- Born: 29 March 1918 Brighton, Sussex, England
- Died: 4 April 2015 (aged 97) London, England
- Occupation: Businessman

= John Read (businessman) =

British businessperson (born 1918)

Sir John Read (29 March 1918 – 4 April 2015) was a British businessman, chairman of EMI and the Trustee Savings Bank.

==Biography==
Read was born in Brighton on 29 March 1918. His father, William Emms Read was a grocer and his mother was Daisy Elizabeth (Daysie), née Cooper. He studied at Brighton, Hove and Sussex Grammar School, before starting with a local chartered accountancy firm, but joined the Royal Navy during World War II. After managing the convoy supply route across the Atlantic, he was recalled to be secretary to the assistant naval chief of staff, processing intelligence from remote sites such as Bletchley Park and passing it to Winston Churchill's staff.

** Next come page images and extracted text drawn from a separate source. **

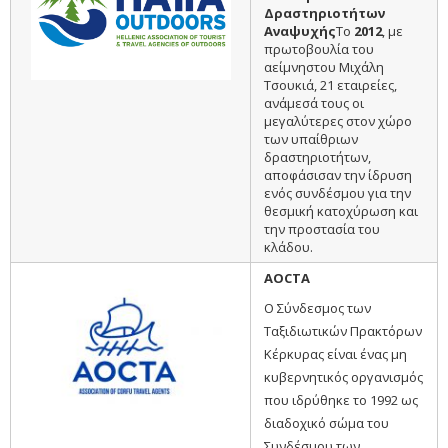
Δραστηριοτήτων
Αναψυχής
Τo
2012
, με
πρωτοβουλία του
αείμνηστου Μιχάλη
Τσουκιά, 21 εταιρείες,
ανάμεσά τους οι
μεγαλύτερες στον χώρο
των υπαίθριων
δραστηριοτήτων,
αποφάσισαν την ίδρυση
ενός συνδέσμου για την
θεσμική κατοχύρωση και
την προστασία του
κλάδου.
AOCTA
O Σύνδεσμος των
Ταξιδιωτικών Πρακτόρων
Κέρκυρας είναι ένας μη
κυβερνητικός οργανισμός
που ιδρύθηκε το 1992 ως
διαδοχικό σώμα του
Συνδέσμου των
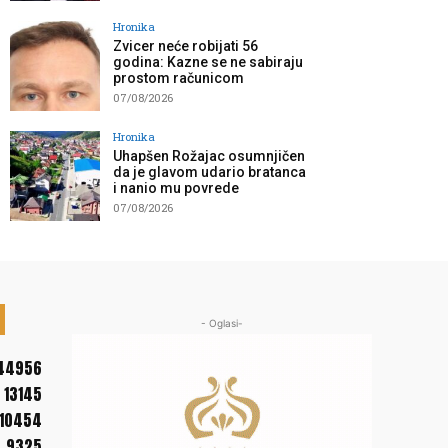
Hronika
Zvicer neće robijati 56
godina: Kazne se ne sabiraju
prostom računicom
07/08/2026
Hronika
Uhapšen Rožajac osumnjičen
da je glavom udario bratanca
i nanio mu povrede
07/08/2026
- Oglasi-
44956
13145
10454
9325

Read became the youngest commander in the navy at the age of 26 .He married Dorothy Millicent Berry on 14 March in 1942 and they had two sons together. He left the navy in 1946, and joined the Ford Motor Company to complete his accountancy qualification. By 1961, he became director of sales for the company where he was attributed with "[helping] to establish Ford as a British motoring giant in the Sixties".

In 1965, he became finance director for EMI, moving up through the board to chairman in 1974. In 1976, Read received a knighthood, then in 1980 he became chairman for Trustee Savings Bank, where he remained until retirement in 1988. During his career, he also sat on the boards of Post Office, the Armed Forces Pay Review, Dunlop and industrial bodies. Read died on 4 April 2015 at University College Hospital, Camden, London.